The largest animals that ever walked the Earth were the long-necked, long-tailed dinosaurs known as sauropods, and the most famous of these giants was probably the “thunder lizard” Brontosaurus. For more than a century, scientists stopped using the genus name brontosaurus, but in 2015 researchers suggested that it was time to “resurrect” it. Why was Brontosaurus brought back from the dead, so to speak?
The skeleton of a long-necked, long-tailed dinosaur was found in Wyoming by paleontologist Othniel Charles Marsh in 1879, according to the Natural History Museum in London. Scientists later named the giant herbivore, which lived during the Jurassic period about 150 million years ago, brontosaurus (Brontosaurus excelsus), according to data from Yale University.
But the Museum of Natural History notes that in 1903, paleontologist Elmer Riggs discovered that B. excelsus was very similar to another dinosaur, Apatosaurus ajax, which Marsh discovered in Colorado in 1877. The differences between dinosaurs turned out to be so insignificant that scientists decided it would be better to classify them in the same genus or species group. Since Apatosaurus was first named, scientific naming conventions have retained the name, forcing scientists to abandon the name Brontosaurus.

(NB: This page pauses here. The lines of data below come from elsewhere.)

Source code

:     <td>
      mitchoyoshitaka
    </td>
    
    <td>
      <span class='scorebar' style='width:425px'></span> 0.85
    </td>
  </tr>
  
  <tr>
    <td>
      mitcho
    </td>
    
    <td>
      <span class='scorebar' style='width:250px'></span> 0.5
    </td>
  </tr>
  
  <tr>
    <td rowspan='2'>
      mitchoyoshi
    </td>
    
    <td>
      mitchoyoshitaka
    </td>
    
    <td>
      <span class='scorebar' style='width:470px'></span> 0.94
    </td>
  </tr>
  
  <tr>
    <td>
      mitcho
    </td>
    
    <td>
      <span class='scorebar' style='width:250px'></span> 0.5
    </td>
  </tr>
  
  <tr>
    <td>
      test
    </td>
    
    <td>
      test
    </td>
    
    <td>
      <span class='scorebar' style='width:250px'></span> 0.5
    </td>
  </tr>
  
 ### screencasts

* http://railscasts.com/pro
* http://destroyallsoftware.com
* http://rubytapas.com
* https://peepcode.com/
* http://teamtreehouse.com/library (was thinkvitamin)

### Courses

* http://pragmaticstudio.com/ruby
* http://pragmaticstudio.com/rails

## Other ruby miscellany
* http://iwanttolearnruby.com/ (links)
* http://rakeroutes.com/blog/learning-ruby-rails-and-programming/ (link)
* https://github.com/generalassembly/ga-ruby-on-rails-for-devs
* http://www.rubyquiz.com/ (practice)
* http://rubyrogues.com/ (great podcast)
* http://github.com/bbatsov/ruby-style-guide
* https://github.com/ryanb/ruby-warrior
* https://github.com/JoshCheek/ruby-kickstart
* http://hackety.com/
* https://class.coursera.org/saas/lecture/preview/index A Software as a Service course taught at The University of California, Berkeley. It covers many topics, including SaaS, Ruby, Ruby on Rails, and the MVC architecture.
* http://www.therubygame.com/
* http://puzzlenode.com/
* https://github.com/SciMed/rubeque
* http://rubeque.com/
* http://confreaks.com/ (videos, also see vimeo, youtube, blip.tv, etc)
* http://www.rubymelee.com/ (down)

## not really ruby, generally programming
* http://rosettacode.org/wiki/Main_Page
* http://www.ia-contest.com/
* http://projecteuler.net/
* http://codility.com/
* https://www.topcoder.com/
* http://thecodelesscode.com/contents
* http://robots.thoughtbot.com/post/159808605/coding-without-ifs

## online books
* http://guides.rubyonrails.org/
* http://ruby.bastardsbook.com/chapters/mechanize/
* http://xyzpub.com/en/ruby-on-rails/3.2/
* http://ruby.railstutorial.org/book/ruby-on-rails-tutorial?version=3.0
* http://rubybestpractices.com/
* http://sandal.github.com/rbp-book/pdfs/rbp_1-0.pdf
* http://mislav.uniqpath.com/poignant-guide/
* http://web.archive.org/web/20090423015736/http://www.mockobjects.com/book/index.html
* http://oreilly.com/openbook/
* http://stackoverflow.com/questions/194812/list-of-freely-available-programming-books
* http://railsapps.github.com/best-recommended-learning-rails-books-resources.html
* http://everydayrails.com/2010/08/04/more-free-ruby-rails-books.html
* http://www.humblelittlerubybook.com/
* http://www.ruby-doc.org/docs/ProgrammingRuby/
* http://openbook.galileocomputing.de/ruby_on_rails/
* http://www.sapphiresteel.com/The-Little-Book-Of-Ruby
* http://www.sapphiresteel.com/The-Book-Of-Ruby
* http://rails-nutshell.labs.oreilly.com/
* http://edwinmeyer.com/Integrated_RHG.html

More than 100 years later, researchers proposed resurrecting Brontosaurus as a separate genus. A sauropod study published in 2015 in the journal PeerJ found that the original fossils of Apatosaurus and Brontosaurus may have been different enough to classify them as separate groups.
The nearly 300-page study examined 477 physical features of 81 sauropod specimens. The initial aim of the study was to analyze the relationships among the species that make up the sauropod family known as Diplodocidae, which includes diplodocus, apatosaurs, and now brontosaurs.
In general, scientists found that Brontosaurus’ neck was higher, narrower and smaller than that of Apatosaurus, vertebrate paleontologist Emanuel Chopp, now at the University of Hamburg in Germany, told Live Science in an interview. They proposed three known species of Brontosaurus: B. excelsus, B. parvus, and B. yahnahpin.
“They call Brontosaurus ‘resurrected,'” says Jacques Gauthier, curator of reptiles at the Yale Peabody Museum of Natural History, who was not involved in the research. “I love the way it sounds. ‘Restored’ is certainly the correct term, but ‘resurrected’ is the official description of what they do.”
Chopp noted that they could not have made this discovery 15 or more years before their study; Only recently has the discovery of dinosaurs similar to Apatosaurus and Brontosaurus helped reveal what makes these groups unique.
Almost a decade has passed since the article was published, and Chopp noted: “Not everyone accepts such offers immediately. “There were, and still are, researchers who were not very confident in the results and continued to use the name Apatosaurus for what I call Brontosaurus.”
“You rarely get consensus from paleontologists on these questions, so the answer you get will depend on who you ask,” Mike Taylor, a vertebrate paleontologist at the University of Bristol in England who was not involved in the 2015 study, told Live Science in an email. “There were no objections in the official literature, but I heard some grumblings.”
Still, according to Taylor, the call to “resurrect” brontosaurus “seems like the smartest thing to do.” He noted that the 2015 study “provides strong arguments that most experts find quite convincing and not particularly surprising.” Taylor and colleagues repeatedly mentioned B. excelsus and B. parvus in their research.